Lo ocurrido en la Suprema Corte vuelve a poner de manifiesto lo inadecuado de la ley actual para nombrar a los ministros. No ayuda, sino que entorpece, a conseguir uno de los objetivos esenciales de la democracia; la auténtica división de poderes, no sólo formal, sino real.
Como todos saben, la renuncia del ministro Arturo Zaldívar fue un truco para dejarle a AMLO la posibilidad de nombrar a una ministra más que estará 15 años como tal, nombramiento que le correspondía al próximo presidente(a). En caso de ser Xóchitl, se perdería ese espacio para Morena. De ganar Claudia Sheinbaum se podría preservar ese espacio, pero era mejor asegurarlo desde ahora (por si las dudas). La oposición decidió no avalar ninguna de las propuestas presidenciales, quizá para evidenciar la parcialidad de todas, aunque a riesgo de que AMLO nombrara a la peor, como ocurrió.

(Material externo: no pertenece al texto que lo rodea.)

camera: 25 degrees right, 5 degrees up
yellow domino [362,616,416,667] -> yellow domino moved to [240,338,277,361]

Pero el hecho de que sea el presidente el que haga esas propuestas (todas afines a él), y en caso de no lograrse la mayoría calificada, pueda designarla directamente, refleja lo absurdo de la actual ley.
Evidentemente, eso le permite poner incondicionales, afines a su proyecto, partido y persona, con lo cual la imparcialidad y autonomía de esos ministros pueden fácilmente perderse (a menos que, como dos ministros propuestos por AMLO, decidan mantenerse como autónomos, algo que el presidente considera “traición”, pues él espera apego a su proyecto, no a la Constitución, según ha dicho varias veces).

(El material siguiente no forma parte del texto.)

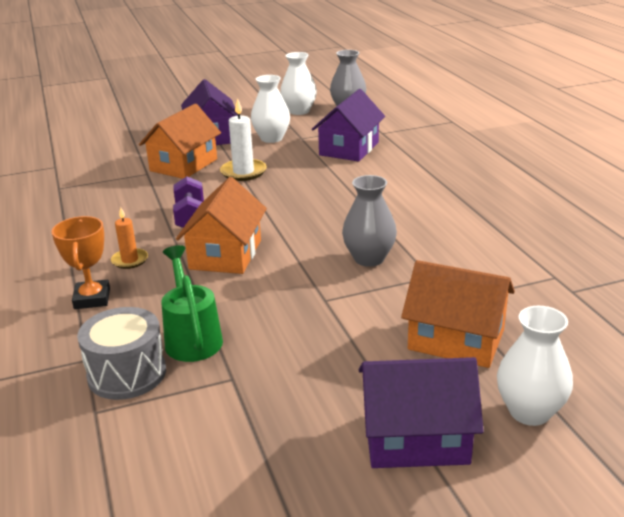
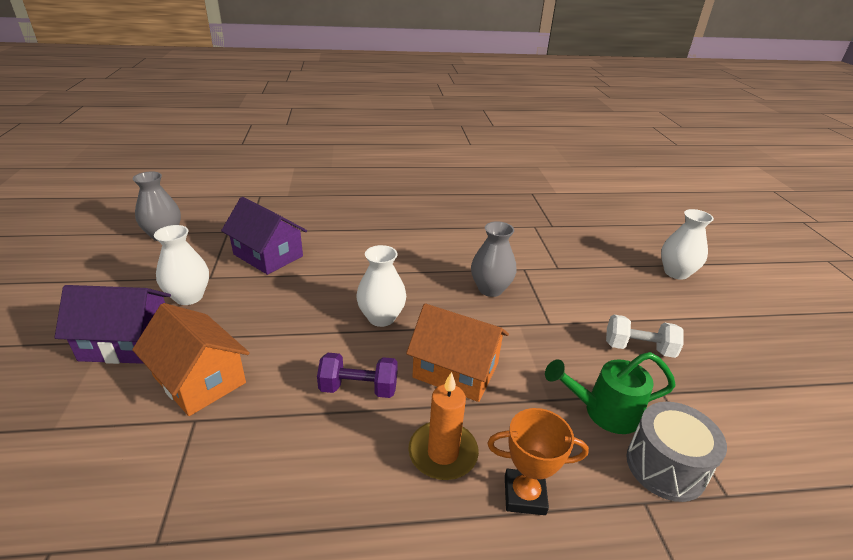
camera: 80 degrees left, 5 degrees up
orange candle [111,207,148,269] -> orange candle [408,372,479,480], size x1.56
white candle [220,98,267,181] -> none
white vase [280,52,317,115] -> white vase moved to [356,245,406,327]
purple house [359,357,484,468] -> none
orange house [401,260,515,368] -> none
none -> white dumbbell [606,315,684,358]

En el caso de Lenia Batres esa distorsión aflora con mayor claridad; cumple el requisito de ser abogada, pero no se ha dedicado a cuestiones judiciales, sino de índole política. No tiene la capacidad técnica para el cargo. Y además, es militante del partido oficial, lo que en sí mismo distorsiona también la función que presuntamente debe cumplir. Y eso ya se ha visto en sus discursos y declaraciones.
Desde luego, también había sesgos con los presidentes previos, pero justo por eso habría que cambiar la ley quitando de en medio al Ejecutivo (y, en lo posible, a los partidos). AMLO, en la oposición, se quejaba de dicha parcialidad en diversas instituciones, y lo lógico es que desde el poder modificara el marco legal para que ningún presidente pudiera seguir sesgando con parcialidad a tales instituciones. En lugar de ello, dijo “ahora me toca a mí hacer lo que antes hacían los otros”. El cambio no fue de reglas, sino de quien se benefició de ellas. Y en efecto, sí se puede considerar a Batres como “ministra del pueblo”, pues AMLO es el único y genuino representante del pueblo desde la perspectiva populista que impera en Morena.

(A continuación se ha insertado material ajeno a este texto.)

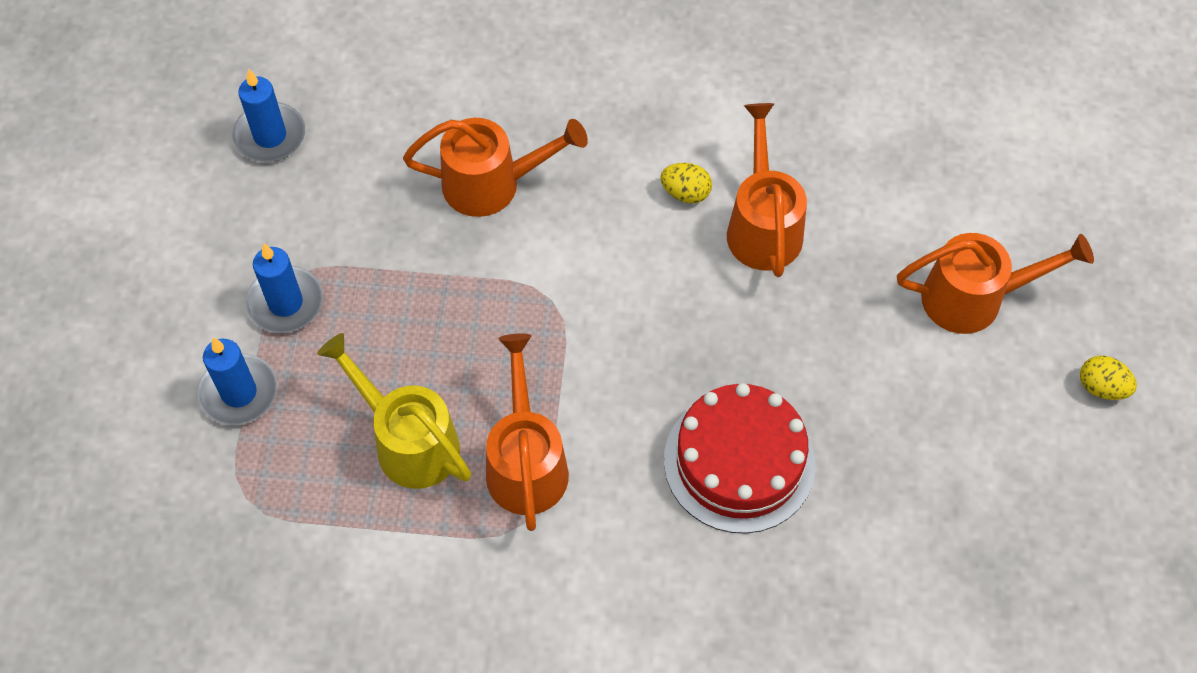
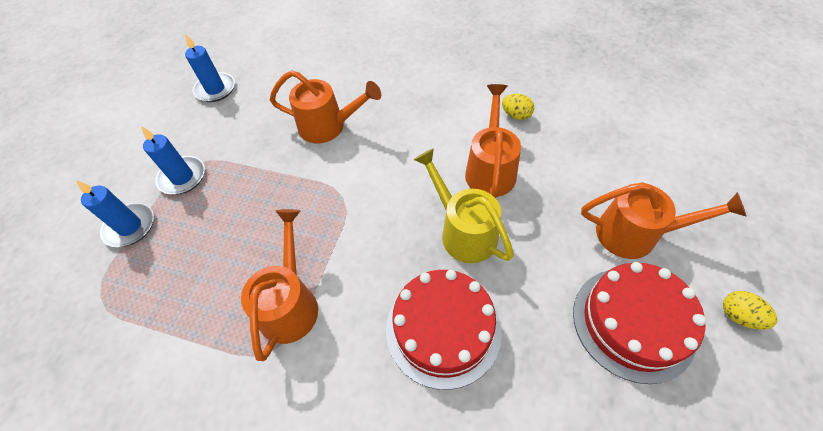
camera: 15 degrees right, 5 degrees down
yellow watering can [317,333,471,489] -> yellow watering can moved to [414,148,514,263]
yellow egg [660,163,712,203] -> yellow egg moved to [502,94,534,120]
none -> red cake [573,262,706,384]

Si queremos avanzar en la democracia y en sus contrapesos inherentes (algo que se ve difícil si vuelve a ganar Morena), lo que se exige es una nueva ley que le quite al presidente toda participación en el nombramiento de ministros, magistrados, consejeros, comisionados, al presidente de la Comisión Nacional de Derechos Humanos, etcétera. Y restar o quitar la participación de los partidos, que siempre nombran esos cargos también con un objetivo faccioso (todos lo han hecho).
Debieran, en cambio, ser nombrados por comisiones ad hoc (según los cargos en cuestión) formadas por académicos y expertos apartidistas que decidan a partir de la experiencia y preparación de los aspirantes (que además tendrían que tener prohibido haber militado en cualquier partido por un tiempo respetable).
Eso incrementaría (aunque no garantizaría, pues somos falibles) mayor imparcialidad, autonomía y por tanto eficacia en el propósito de vigilancia y contrapeso de la Corte y las demás instituciones autónomas.
Dicha propuesta fue recogida por el proyecto que coordinó José Ángel Gurría, y hace unos días Xóchitl Gálvez la mencionó como posibilidad —en caso de ganar— de terminar con la captura de dichas instituciones por el presidente o el partido gobernante. Sería un gran avance a nuestra democracia, que hoy se ve amenazada por el embate bolivariano de AMLO y, según dice Claudia Sheinbaum, ella lo continuaría.